Keywords: ischemic hip necrosis, avascular femoral head necrosis, covid-19, bilateral avascular necrosis of hip, osteonecrosis
Introduction
The SARS-CoV-2 virus is the causative organism behind COVID-19 infection. While most individuals infected with the virus typically present with a respiratory illness that is mild to moderate in severity and recuperate without necessitating specific medical intervention, older individuals and those with pre-existing health conditions or impaired immune systems are more prone to developing severe illnesses. In addition to respiratory symptoms, COVID-19 has been found to cause both arterial and venous thrombosis [1]. While many individuals do indeed recover from COVID-19, it can have detrimental impacts on various organ systems, often manifesting as part of the post-COVID-19 syndrome [2].
Osteonecrosis, or ischemic necrosis of the head of the femur, is a chronic, debilitating disease distinguished by a disordered pattern of cell necrosis and a multifaceted repair mechanism involving bone resorption and formation. The condition primarily stems from insufficient blood supply, which causes cell death in bone tissue, subsequently causing joint destruction and dysfunction. It is important to emphasize that the manifestations of the disease arise not solely from cell death but also from the resorptive aspect of the repair process, leading to compromised structural integrity. This further causes fractures primarily in the subchondral region. Reduced blood flow to the femoral head can occur through three processes that share a common pathophysiology: fractures or dislocation causing vascular compromise, intravascular blockage due to thrombi or embolic fat, or intraosseous extravascular compression arising from Gaucher cells or hypertrophy of lipocytes [3].

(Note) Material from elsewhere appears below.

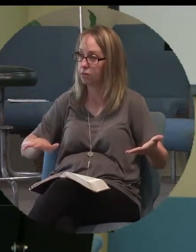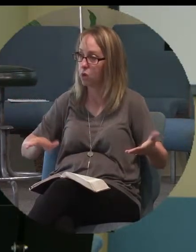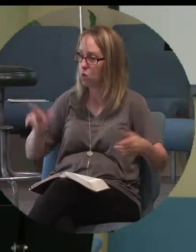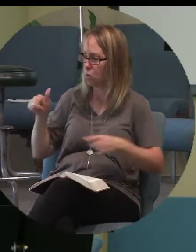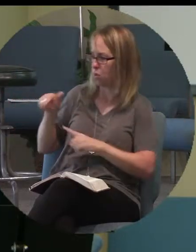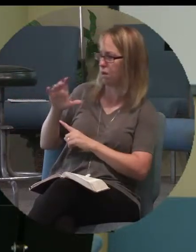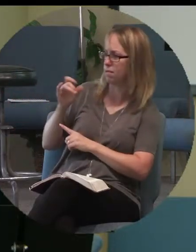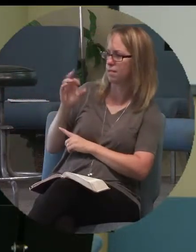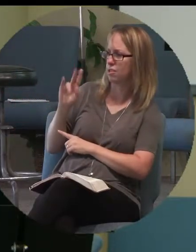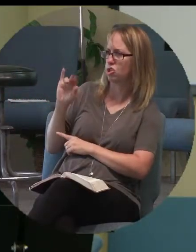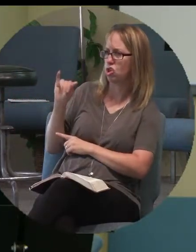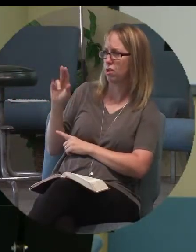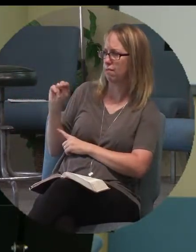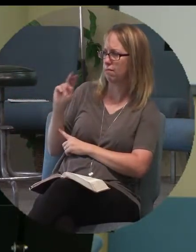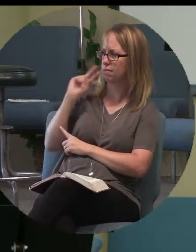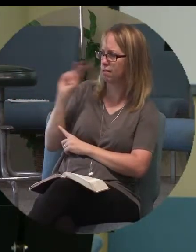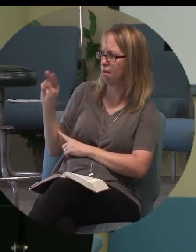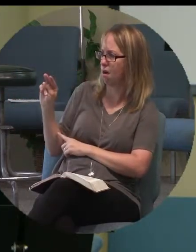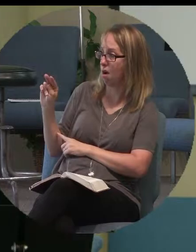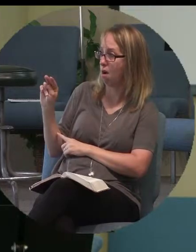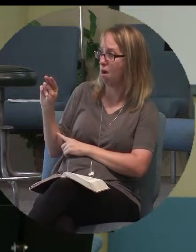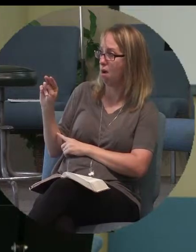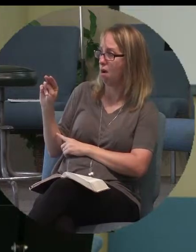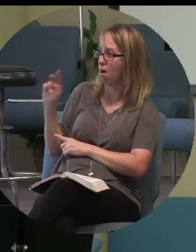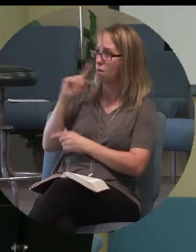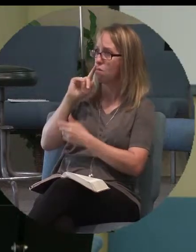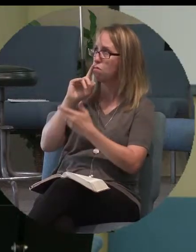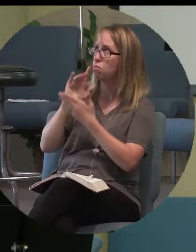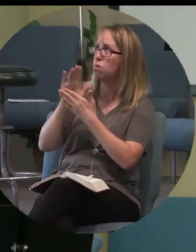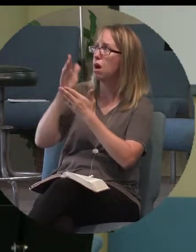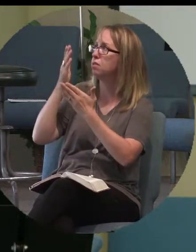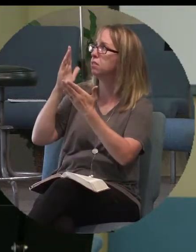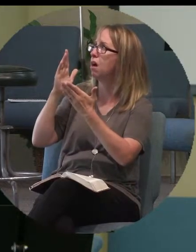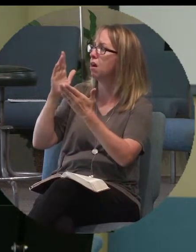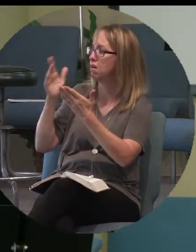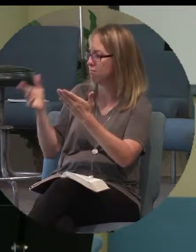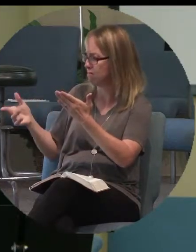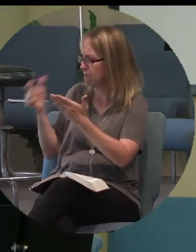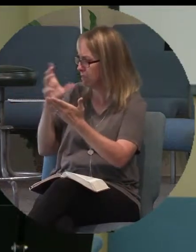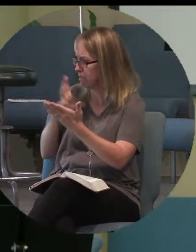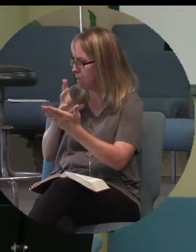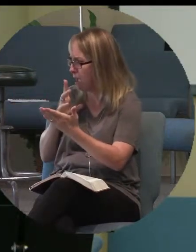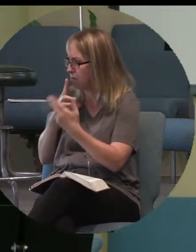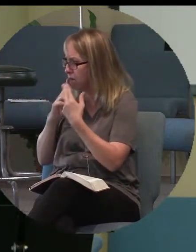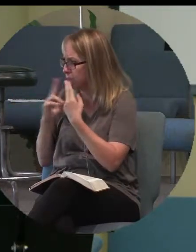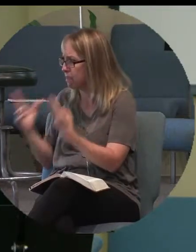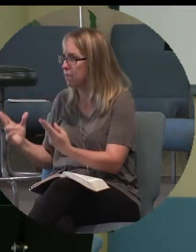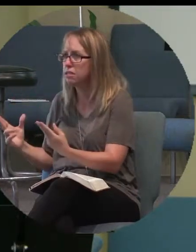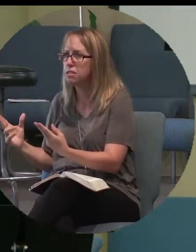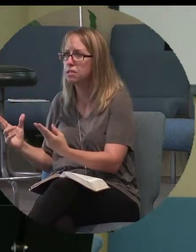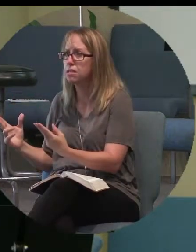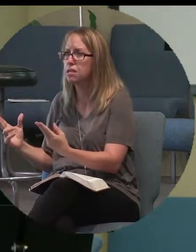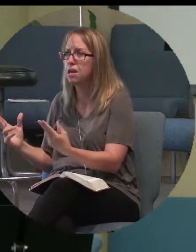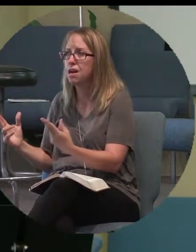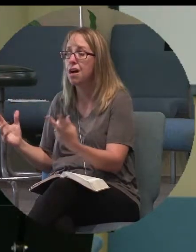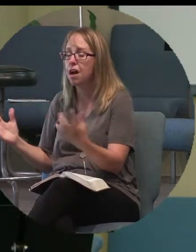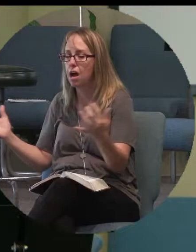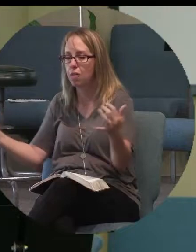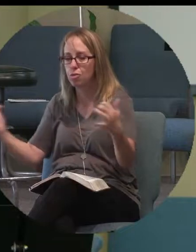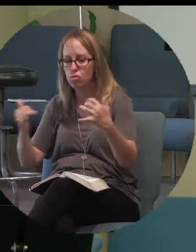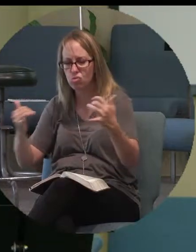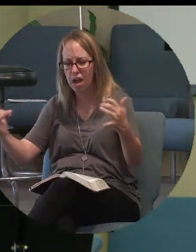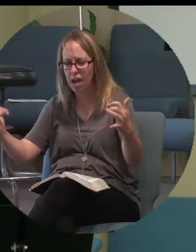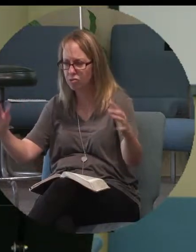he began praising God, saying, Certainly this man was innocent. And all the crowds who came together for the spectacle,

This case report outlines the details of a 29-year-old man who developed bilateral avascular necrosis of the head of the femur, possibly caused by COVID-19 infection. In the absence of disease-specific risk factors, we would like to suggest a probable association between COVID-19 infection and the development of bone osteonecrosis.
Case presentation
This is a case of a 29-year-old Asian male who visited the clinic in October 2023, reporting an abrupt onset of left hip pain persisting for three months, without any previous history of trauma to the joint. The pain progressively intensified, causing significant distress to the patient, and did not subside despite taking rest and using over-the-counter painkillers. He started limping to avoid bearing weight on the affected joint. His past medical history was unremarkable except for the COVID-19 infection in December 2022, which was managed conservatively. He was a non-alcoholic, non-smoker, and had not previously received any form of steroids. His family history was negative for similar illnesses and autoimmune disorders. He was prescribed Naproxen 500 mg twice daily to combat the pain. For further evaluation, a plain X-ray of the bilateral hip was ordered, which revealed osteopenia and significant sclerosis of the bilateral femoral head, indicating bilateral femoral osteonecrosis (Figure 1). To confirm the diagnosis, magnetic resonance imaging (MRI) of the pelvis and bilateral hips was done (Figure 2), which revealed evidence suggestive of ischemic necrosis of bilateral femoral heads (left > right), Stage II by the Ficat-Arlet classification (Table 1).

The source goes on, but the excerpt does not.